◆ Stored data entries ◆

:::

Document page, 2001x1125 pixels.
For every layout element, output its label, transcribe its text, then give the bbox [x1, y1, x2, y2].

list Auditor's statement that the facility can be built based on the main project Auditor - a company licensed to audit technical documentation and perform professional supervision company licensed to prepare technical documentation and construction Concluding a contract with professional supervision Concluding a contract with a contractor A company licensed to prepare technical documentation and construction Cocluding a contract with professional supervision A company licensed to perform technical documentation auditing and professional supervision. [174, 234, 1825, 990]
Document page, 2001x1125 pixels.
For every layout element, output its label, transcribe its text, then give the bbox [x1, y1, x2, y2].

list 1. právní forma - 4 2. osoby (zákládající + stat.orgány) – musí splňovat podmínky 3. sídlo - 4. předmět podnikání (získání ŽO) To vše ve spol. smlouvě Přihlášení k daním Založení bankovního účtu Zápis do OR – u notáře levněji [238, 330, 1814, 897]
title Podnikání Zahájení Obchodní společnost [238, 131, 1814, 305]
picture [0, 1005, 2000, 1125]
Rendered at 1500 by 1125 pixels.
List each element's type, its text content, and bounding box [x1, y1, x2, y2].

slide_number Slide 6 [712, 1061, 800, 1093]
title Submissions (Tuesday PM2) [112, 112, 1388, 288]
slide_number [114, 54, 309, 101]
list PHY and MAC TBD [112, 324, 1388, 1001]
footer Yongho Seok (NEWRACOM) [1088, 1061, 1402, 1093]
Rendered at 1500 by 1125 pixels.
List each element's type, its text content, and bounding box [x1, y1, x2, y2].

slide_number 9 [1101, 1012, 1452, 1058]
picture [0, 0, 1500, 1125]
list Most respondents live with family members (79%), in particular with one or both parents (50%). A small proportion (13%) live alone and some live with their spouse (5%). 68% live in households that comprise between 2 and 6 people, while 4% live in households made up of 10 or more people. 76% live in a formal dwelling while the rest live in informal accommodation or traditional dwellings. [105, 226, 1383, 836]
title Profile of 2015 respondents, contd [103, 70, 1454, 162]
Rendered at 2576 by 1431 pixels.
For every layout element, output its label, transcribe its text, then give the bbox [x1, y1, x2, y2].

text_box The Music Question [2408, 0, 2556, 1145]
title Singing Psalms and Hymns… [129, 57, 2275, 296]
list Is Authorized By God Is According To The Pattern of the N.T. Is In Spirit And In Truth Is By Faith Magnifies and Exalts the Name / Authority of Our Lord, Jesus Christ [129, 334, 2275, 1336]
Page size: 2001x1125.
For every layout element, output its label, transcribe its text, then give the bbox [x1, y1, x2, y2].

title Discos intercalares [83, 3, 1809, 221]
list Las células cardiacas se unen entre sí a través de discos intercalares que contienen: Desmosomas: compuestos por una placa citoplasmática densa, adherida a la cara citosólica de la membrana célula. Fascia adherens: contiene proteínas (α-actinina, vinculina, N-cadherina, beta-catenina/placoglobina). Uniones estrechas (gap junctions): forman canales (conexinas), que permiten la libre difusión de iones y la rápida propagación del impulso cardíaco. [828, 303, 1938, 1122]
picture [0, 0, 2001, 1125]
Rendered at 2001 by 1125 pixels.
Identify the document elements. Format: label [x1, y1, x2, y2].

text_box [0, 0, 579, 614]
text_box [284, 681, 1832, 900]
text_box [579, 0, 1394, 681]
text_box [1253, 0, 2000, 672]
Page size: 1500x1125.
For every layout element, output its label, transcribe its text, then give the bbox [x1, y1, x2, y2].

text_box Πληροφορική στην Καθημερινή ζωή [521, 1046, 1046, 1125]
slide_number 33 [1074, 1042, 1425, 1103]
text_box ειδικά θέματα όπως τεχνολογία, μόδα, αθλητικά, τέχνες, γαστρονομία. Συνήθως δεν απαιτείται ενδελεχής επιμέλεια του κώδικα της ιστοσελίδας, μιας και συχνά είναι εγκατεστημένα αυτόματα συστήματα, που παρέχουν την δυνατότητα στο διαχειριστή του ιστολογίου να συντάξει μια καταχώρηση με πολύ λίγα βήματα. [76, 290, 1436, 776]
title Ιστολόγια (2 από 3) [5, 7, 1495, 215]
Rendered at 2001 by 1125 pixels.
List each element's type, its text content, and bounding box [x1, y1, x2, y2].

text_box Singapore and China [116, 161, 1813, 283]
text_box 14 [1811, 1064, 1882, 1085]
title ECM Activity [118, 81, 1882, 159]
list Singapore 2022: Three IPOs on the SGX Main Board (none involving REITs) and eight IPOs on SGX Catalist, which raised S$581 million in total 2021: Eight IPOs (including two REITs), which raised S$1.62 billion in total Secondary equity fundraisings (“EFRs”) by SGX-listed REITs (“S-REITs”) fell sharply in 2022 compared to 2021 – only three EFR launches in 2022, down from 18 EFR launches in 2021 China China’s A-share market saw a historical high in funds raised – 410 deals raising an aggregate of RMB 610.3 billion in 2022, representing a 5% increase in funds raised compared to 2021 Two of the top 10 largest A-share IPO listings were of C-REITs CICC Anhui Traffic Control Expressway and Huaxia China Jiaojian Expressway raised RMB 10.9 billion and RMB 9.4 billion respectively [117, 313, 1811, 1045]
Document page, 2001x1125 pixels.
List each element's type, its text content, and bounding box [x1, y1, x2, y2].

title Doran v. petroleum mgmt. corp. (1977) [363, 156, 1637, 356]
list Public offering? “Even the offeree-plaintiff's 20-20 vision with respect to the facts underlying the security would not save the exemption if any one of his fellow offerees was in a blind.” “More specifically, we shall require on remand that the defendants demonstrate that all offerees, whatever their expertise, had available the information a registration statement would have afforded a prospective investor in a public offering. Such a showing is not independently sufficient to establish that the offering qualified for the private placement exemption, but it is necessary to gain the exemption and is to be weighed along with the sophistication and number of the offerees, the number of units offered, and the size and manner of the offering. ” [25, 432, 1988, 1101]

:::

◆ The problem ◆
Return all data verbatim.

◆ Result of the exercise ◆
Document page, 2001x1125 pixels.
For every layout element, output its label, transcribe its text, then give the bbox [x1, y1, x2, y2].

list Auditor's statement that the facility can be built based on the main project Auditor - a company licensed to audit technical documentation and perform professional supervision company licensed to prepare technical documentation and construction Concluding a contract with professional supervision Concluding a contract with a contractor A company licensed to prepare technical documentation and construction Cocluding a contract with professional supervision A company licensed to perform technical documentation auditing and professional supervision. [174, 234, 1825, 990]
Document page, 2001x1125 pixels.
For every layout element, output its label, transcribe its text, then give the bbox [x1, y1, x2, y2].

list 1. právní forma - 4 2. osoby (zákládající + stat.orgány) – musí splňovat podmínky 3. sídlo - 4. předmět podnikání (získání ŽO) To vše ve spol. smlouvě Přihlášení k daním Založení bankovního účtu Zápis do OR – u notáře levněji [238, 330, 1814, 897]
title Podnikání Zahájení Obchodní společnost [238, 131, 1814, 305]
picture [0, 1005, 2000, 1125]
Rendered at 1500 by 1125 pixels.
List each element's type, its text content, and bounding box [x1, y1, x2, y2].

slide_number Slide 6 [712, 1061, 800, 1093]
title Submissions (Tuesday PM2) [112, 112, 1388, 288]
slide_number [114, 54, 309, 101]
list PHY and MAC TBD [112, 324, 1388, 1001]
footer Yongho Seok (NEWRACOM) [1088, 1061, 1402, 1093]
Rendered at 1500 by 1125 pixels.
List each element's type, its text content, and bounding box [x1, y1, x2, y2].

slide_number 9 [1101, 1012, 1452, 1058]
picture [0, 0, 1500, 1125]
list Most respondents live with family members (79%), in particular with one or both parents (50%). A small proportion (13%) live alone and some live with their spouse (5%). 68% live in households that comprise between 2 and 6 people, while 4% live in households made up of 10 or more people. 76% live in a formal dwelling while the rest live in informal accommodation or traditional dwellings. [105, 226, 1383, 836]
title Profile of 2015 respondents, contd [103, 70, 1454, 162]
Rendered at 2576 by 1431 pixels.
For every layout element, output its label, transcribe its text, then give the bbox [x1, y1, x2, y2].

text_box The Music Question [2408, 0, 2556, 1145]
title Singing Psalms and Hymns… [129, 57, 2275, 296]
list Is Authorized By God Is According To The Pattern of the N.T. Is In Spirit And In Truth Is By Faith Magnifies and Exalts the Name / Authority of Our Lord, Jesus Christ [129, 334, 2275, 1336]
Page size: 2001x1125.
For every layout element, output its label, transcribe its text, then give the bbox [x1, y1, x2, y2].

title Discos intercalares [83, 3, 1809, 221]
list Las células cardiacas se unen entre sí a través de discos intercalares que contienen: Desmosomas: compuestos por una placa citoplasmática densa, adherida a la cara citosólica de la membrana célula. Fascia adherens: contiene proteínas (α-actinina, vinculina, N-cadherina, beta-catenina/placoglobina). Uniones estrechas (gap junctions): forman canales (conexinas), que permiten la libre difusión de iones y la rápida propagación del impulso cardíaco. [828, 303, 1938, 1122]
picture [0, 0, 2001, 1125]
Rendered at 2001 by 1125 pixels.
Identify the document elements. Format: label [x1, y1, x2, y2].

text_box [0, 0, 579, 614]
text_box [284, 681, 1832, 900]
text_box [579, 0, 1394, 681]
text_box [1253, 0, 2000, 672]
Page size: 1500x1125.
For every layout element, output its label, transcribe its text, then give the bbox [x1, y1, x2, y2].

text_box Πληροφορική στην Καθημερινή ζωή [521, 1046, 1046, 1125]
slide_number 33 [1074, 1042, 1425, 1103]
text_box ειδικά θέματα όπως τεχνολογία, μόδα, αθλητικά, τέχνες, γαστρονομία. Συνήθως δεν απαιτείται ενδελεχής επιμέλεια του κώδικα της ιστοσελίδας, μιας και συχνά είναι εγκατεστημένα αυτόματα συστήματα, που παρέχουν την δυνατότητα στο διαχειριστή του ιστολογίου να συντάξει μια καταχώρηση με πολύ λίγα βήματα. [76, 290, 1436, 776]
title Ιστολόγια (2 από 3) [5, 7, 1495, 215]
Rendered at 2001 by 1125 pixels.
List each element's type, its text content, and bounding box [x1, y1, x2, y2].

text_box Singapore and China [116, 161, 1813, 283]
text_box 14 [1811, 1064, 1882, 1085]
title ECM Activity [118, 81, 1882, 159]
list Singapore 2022: Three IPOs on the SGX Main Board (none involving REITs) and eight IPOs on SGX Catalist, which raised S$581 million in total 2021: Eight IPOs (including two REITs), which raised S$1.62 billion in total Secondary equity fundraisings (“EFRs”) by SGX-listed REITs (“S-REITs”) fell sharply in 2022 compared to 2021 – only three EFR launches in 2022, down from 18 EFR launches in 2021 China China’s A-share market saw a historical high in funds raised – 410 deals raising an aggregate of RMB 610.3 billion in 2022, representing a 5% increase in funds raised compared to 2021 Two of the top 10 largest A-share IPO listings were of C-REITs CICC Anhui Traffic Control Expressway and Huaxia China Jiaojian Expressway raised RMB 10.9 billion and RMB 9.4 billion respectively [117, 313, 1811, 1045]
Document page, 2001x1125 pixels.
List each element's type, its text content, and bounding box [x1, y1, x2, y2].

title Doran v. petroleum mgmt. corp. (1977) [363, 156, 1637, 356]
list Public offering? “Even the offeree-plaintiff's 20-20 vision with respect to the facts underlying the security would not save the exemption if any one of his fellow offerees was in a blind.” “More specifically, we shall require on remand that the defendants demonstrate that all offerees, whatever their expertise, had available the information a registration statement would have afforded a prospective investor in a public offering. Such a showing is not independently sufficient to establish that the offering qualified for the private placement exemption, but it is necessary to gain the exemption and is to be weighed along with the sophistication and number of the offerees, the number of units offered, and the size and manner of the offering. ” [25, 432, 1988, 1101]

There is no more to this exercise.